Nous voterons cette délibération. Néanmoins, nous souhaitons attirer l’attention du Conseil municipal sur la situation particulière de l’enseignement de l’arabe à Rennes.

Si l’on met de côté l’Université Rennes 2, il n’existe aucune structure permettant d’accueillir des adultes cherchant à apprendre cette langue et à découvrir cet univers culturel, en dehors des associations dont l’identité est religieuse.

L’apprentissage des langue est un éléments essentiel dans la construction d’une société ouverte. Nous aurions tout à gagner à ne pas privilégier le cadre religieux pour l’apprentissage de la langue arabe, et à promouvoir les initiatives laïques susceptibles de répondre à la demande.

Caméras de vidéosurveillance : non à la généralisation

Caméra de vidéo-surveillance
Source : Flickr.com / zigazou76

Le Conseil municipal du 16 janvier devait se prononcer sur l’extension du dispositif expérimental de vidéosurveillance à la Place du Colombier et au Centre Commercial Europe. Au nom du groupe PRG, Pierre Christen a réaffirmé l’opposition des Radicaux de Gauche à toute politique faisant de la vidéosurveillance une priorité, tout en demeurant ouverts à l’expérimentation en cours.

Monsieur le Maire,
Chers collègues,

Notre groupe reconnait, dans certains cas, que la vidéosurveillance est un outil qui peut avoir son utilité. Nous avions approuvé en 2009 le dispositif issu de la Charte de la vie nocturne. Aujourd’hui, les données, partagées dans le cadre du comité d’éthique, et issues des premières études rennaises démontrent que le dispositif concourt à l’élucidation d’un nombre significatif d’affaires.
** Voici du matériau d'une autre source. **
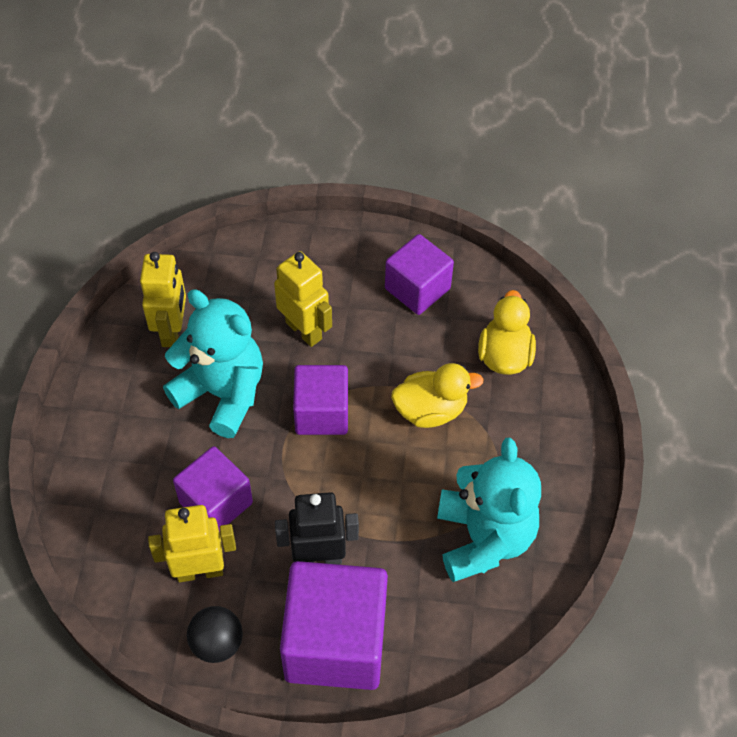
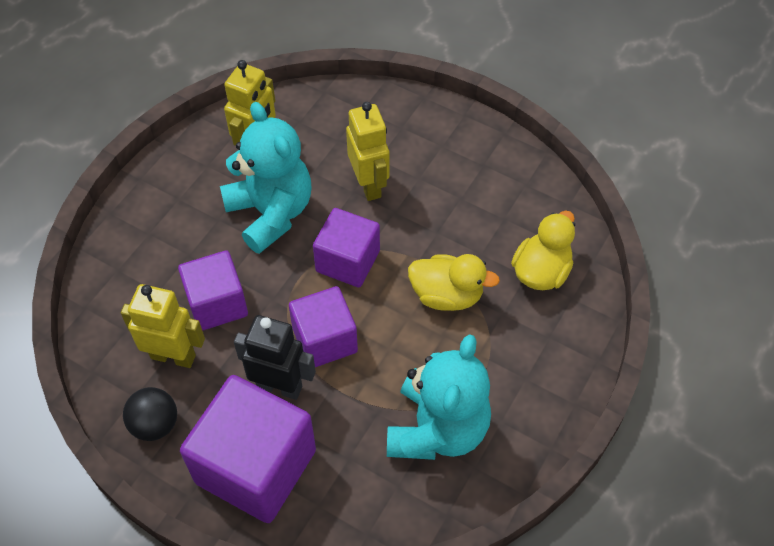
camera: 25 degrees right, 0 degrees up
(417, 289) = (490, 184): purple cube -> purple cube (325, 340)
Il apparaît ainsi que la vidéosurveillance peut avoir un intérêt pour les lieux clos et fermés – c’est pourquoi nous ne mettons pas en cause son utilisation dans les transports en communs par exemple – ou dans les centres commerciaux de quartiers (comme au Gast, et bientôt à Europe, où nous l’avions souhaité).
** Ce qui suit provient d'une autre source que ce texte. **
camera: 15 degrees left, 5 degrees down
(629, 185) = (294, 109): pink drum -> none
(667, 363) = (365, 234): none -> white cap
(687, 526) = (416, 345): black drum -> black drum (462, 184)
En revanche, ce que nous ne voulons pas, c’est sa généralisation et en particulier son implantation sur des lieux largement ouverts et générateurs de flux, pour en faire un outil privilégié de l’action publique en matière de sécurité, ceci dans l’optique de répondre au sentiment d’insécurité.

Car nous voyons là un grave écueil. Celui de “désincarner” la sécurité publique, en multipliant les dispositifs de surveillance, au détriment des moyens humains affectés à des missions de prévention ou de maintien de l’ordre. C’est l’engrenage dans lequel l’Etat cherche à nous faire entrer.

Son attitude, avec les financements proposés, est alléchante. Parlons en effet du FIPD, le Fond Interministériel de Prévention de la Délinquance. Ce fond, d’un montant de 51 millions d’euros en 2011, est destiné à la lutte contre la délinquance, et il sert théoriquement à financer les actions locales conduites par les collectivités et les associations.

Que dit la circulaire de Claude Guéant et de Michel Mercier (en date du du 8 juillet dernier) sur les orientations en matière de prévention de la délinquance ? Que le FIPD sert “prioritairement à cofinancer des actions innovantes et des expérimentations”, mais que ces financements doivent être temporaires.

Et pourtant, en vertu du principe selon lequel “la vidéoprotection est une priorité du président de la République”, en 2011, ce sont plus de 60 % de ce fonds, soit près de 31 millions d’euros, qui sont orientés vers le financement des dispositifs de vidéosurveillance mis en place par les communes, au détriment naturellement des actions de prévention, menées notamment par des associations dans les quartiers. Cette politique, c’est celle du Président de la République et du gouvernement, qui prétend ériger des villes comme Nice, Levallois-Perret ou Châteauroux en modèles.

Avec un risque majeur de créer une dépendance pour les communes qui bénéficient du FIPD afin d’installer des caméras, et qui devront continuer, seules, à en supporter le cout quand les financements se tariront. D’ores et déjà, on constate que des communes préfèrent, faute d’un financement pérenne, laisser les caméras pourrir sur place…

Au final, nous voterons cette délibération car elle reste dans le cadre de l’expérimentation lancée en 2010. Mais nous nous opposerons aux politiques de sécurité qui feront de la vidéo-surveillance, un axe majeur.